Somnia’s new USDso stablecoin, issued by Frax Finance and backed by tokenized Treasuries, routes reserve yield back into Somnia’s high-throughput DeFi ecosystem.
Summary
- Layer-1 network Somnia has introduced USDso, a new ecosystem stablecoin issued and operated by Frax Finance using its frxUSD reserve-backed architecture.
- USDso follows an over-collateralized model backed by assets including U.S. Treasuries and can be minted 1:1 against collateral such as USDC.
- Ninety percent of reserve yield will be returned to Somnia DeFi protocols and 10% to an insurance fund, with the stablecoin aimed at high-frequency trading, DeFi, and on-chain protocol use cases.
How USDso is structured on Somnia
Somnia, a high-throughput L1 developed with Improbable and the Somnia Foundation, has announced the launch of USDso as its ecosystem stablecoin, stating that it is “issued and operated by Frax Finance based on the frxUSD architecture.”
Frax’s frxUSD design is a fully collateralized, fiat‑redeemable stablecoin system in which each unit is backed 1:1 by cash‑equivalent reserves such as tokenized U.S. Treasury funds, including vehicles like BlackRock’s BUIDL, Superstate’s USTB, and similar money‑market style instruments.
According to Frax documentation and Aave’s asset review, the architecture treats frxUSD (and, by extension, derivatives like USDso) as “reserve‑backed stablecoins” whose collateralization ratio sits above 100% — most recently around 102.38% — with assets custodied by regulated partners and managed via governance‑approved smart contracts.
Somnia’s announcement says USDso “adopts an over‑collateralization model and is backed by assets such as U.S. Treasury bonds,” and that users will be able to mint USDso 1:1 using assets like USDC, effectively tapping Frax’s off‑chain reserve stack through on‑chain mint and redeem flows on the Somnia network.
Yield routing back into the Somnia ecosystem
A key design choice is how reserve income is distributed.
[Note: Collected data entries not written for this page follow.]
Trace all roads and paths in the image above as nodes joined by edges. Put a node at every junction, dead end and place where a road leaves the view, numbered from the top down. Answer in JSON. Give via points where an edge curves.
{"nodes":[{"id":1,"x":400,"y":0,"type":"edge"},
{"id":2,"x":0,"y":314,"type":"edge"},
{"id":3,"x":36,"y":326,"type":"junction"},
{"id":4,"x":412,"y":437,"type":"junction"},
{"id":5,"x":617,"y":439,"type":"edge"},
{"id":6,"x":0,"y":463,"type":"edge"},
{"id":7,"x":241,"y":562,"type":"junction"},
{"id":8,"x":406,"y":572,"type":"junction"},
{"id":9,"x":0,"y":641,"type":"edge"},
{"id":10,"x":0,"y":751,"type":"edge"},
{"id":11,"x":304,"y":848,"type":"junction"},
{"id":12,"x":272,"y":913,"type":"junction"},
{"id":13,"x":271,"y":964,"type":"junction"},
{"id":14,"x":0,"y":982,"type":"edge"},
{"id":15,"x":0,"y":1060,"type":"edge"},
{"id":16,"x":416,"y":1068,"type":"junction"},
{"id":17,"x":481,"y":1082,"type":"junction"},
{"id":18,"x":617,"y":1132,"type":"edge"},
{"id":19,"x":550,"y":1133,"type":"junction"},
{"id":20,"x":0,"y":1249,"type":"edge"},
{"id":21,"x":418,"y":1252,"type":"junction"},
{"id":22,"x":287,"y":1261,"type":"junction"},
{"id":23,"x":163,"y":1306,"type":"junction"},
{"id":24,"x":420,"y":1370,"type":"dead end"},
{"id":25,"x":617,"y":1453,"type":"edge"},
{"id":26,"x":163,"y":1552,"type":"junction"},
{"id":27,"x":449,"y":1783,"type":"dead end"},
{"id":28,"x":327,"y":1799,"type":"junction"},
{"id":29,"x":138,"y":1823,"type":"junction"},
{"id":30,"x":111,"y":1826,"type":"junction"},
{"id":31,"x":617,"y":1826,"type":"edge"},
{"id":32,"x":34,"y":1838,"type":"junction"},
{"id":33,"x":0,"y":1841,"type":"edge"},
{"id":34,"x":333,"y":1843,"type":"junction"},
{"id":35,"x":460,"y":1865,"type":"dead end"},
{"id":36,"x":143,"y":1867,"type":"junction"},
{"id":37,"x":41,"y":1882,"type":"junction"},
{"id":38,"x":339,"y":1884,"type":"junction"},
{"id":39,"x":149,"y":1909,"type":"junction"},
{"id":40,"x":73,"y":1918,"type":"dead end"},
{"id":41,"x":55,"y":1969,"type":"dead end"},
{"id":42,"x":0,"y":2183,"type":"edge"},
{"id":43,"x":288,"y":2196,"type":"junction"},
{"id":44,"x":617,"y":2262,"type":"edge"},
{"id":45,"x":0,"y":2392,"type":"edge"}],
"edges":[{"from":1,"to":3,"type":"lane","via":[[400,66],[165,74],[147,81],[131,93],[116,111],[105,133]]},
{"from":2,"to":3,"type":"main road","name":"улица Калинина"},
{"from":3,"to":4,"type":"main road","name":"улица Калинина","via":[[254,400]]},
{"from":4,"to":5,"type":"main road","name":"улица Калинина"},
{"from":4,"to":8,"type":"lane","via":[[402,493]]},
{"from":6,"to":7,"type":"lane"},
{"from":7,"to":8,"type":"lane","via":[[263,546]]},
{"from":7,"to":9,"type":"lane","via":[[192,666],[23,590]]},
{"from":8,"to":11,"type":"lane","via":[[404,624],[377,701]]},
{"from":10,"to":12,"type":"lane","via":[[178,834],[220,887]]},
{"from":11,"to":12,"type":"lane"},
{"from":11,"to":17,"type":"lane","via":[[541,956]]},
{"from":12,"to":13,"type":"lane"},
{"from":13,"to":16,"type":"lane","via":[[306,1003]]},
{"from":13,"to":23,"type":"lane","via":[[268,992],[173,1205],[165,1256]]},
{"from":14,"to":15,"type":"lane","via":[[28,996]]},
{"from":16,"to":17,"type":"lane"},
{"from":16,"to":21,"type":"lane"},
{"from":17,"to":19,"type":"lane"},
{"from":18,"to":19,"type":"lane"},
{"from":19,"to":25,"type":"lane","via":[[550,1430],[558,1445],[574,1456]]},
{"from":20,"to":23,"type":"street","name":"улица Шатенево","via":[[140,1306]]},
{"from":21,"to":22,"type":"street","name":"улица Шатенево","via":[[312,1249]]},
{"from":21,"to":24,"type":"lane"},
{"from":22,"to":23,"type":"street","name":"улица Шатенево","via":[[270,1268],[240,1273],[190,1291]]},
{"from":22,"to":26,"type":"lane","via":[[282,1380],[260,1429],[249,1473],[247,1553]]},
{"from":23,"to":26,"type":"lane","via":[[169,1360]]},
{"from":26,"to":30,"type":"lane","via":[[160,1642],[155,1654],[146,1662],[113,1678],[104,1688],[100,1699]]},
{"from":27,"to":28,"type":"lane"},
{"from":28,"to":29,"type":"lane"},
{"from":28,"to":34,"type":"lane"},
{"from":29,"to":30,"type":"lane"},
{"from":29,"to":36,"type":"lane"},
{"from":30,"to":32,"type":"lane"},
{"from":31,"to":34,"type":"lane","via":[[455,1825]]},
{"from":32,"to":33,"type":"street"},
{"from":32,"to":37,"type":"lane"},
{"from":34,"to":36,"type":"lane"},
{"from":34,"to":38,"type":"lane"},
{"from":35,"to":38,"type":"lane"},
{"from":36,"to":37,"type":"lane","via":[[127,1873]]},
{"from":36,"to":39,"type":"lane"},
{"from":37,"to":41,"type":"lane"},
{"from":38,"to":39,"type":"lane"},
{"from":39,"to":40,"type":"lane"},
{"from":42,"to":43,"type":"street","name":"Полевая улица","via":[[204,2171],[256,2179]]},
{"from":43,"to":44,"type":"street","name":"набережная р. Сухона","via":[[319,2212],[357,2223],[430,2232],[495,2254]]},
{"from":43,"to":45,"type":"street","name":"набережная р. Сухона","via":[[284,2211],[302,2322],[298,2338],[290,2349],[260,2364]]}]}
Somnia explains that USDso’s revenue‑sharing mechanism will “return reserve earnings to the ecosystem,” with 90% of the yield allocated to DeFi protocols building on Somnia — through gauges, liquidity incentives, and protocol rewards — and the remaining 10% flowing into an insurance fund meant to backstop systemic risk.
That model echoes the sfrxUSD yield layer, where a separate yield‑bearing token captures the interest from Treasury‑backed reserves and distributes it to holders, but here Somnia is directing most of that income to protocol‑level incentives rather than purely to individual stablecoin holders.
Somnia positions USDso as infrastructure for “high‑frequency trading, DeFi, and on‑chain protocol scenarios,” arguing that its L1 — which processed more than 10 billion testnet transactions with peak daily throughput of 1.9 billion — can support low‑latency, low‑fee environments where a native, yield‑recycling stablecoin becomes the unit of account.
A recent crypto.news overview of frxUSD noted that the Frax design is explicitly meant to “bridge real‑world asset yields into DeFi” via tokenized Treasuries and dynamic strategies, a blueprint Somnia is now adopting at the L1 level through USDso.
Other analysis highlighted that reserve‑backed models like frxUSD — and now USDso — are emerging as a preferred structure for institutional DeFi because they combine 1:1 backing, regulated custodians, and transparent reserve reporting.
And a feature pointed out that as more RWA‑backed stablecoins plug into high‑performance L1s like Somnia, they are likely to become core settlement assets for both DeFi applications and, over time, tokenized traditional finance instruments.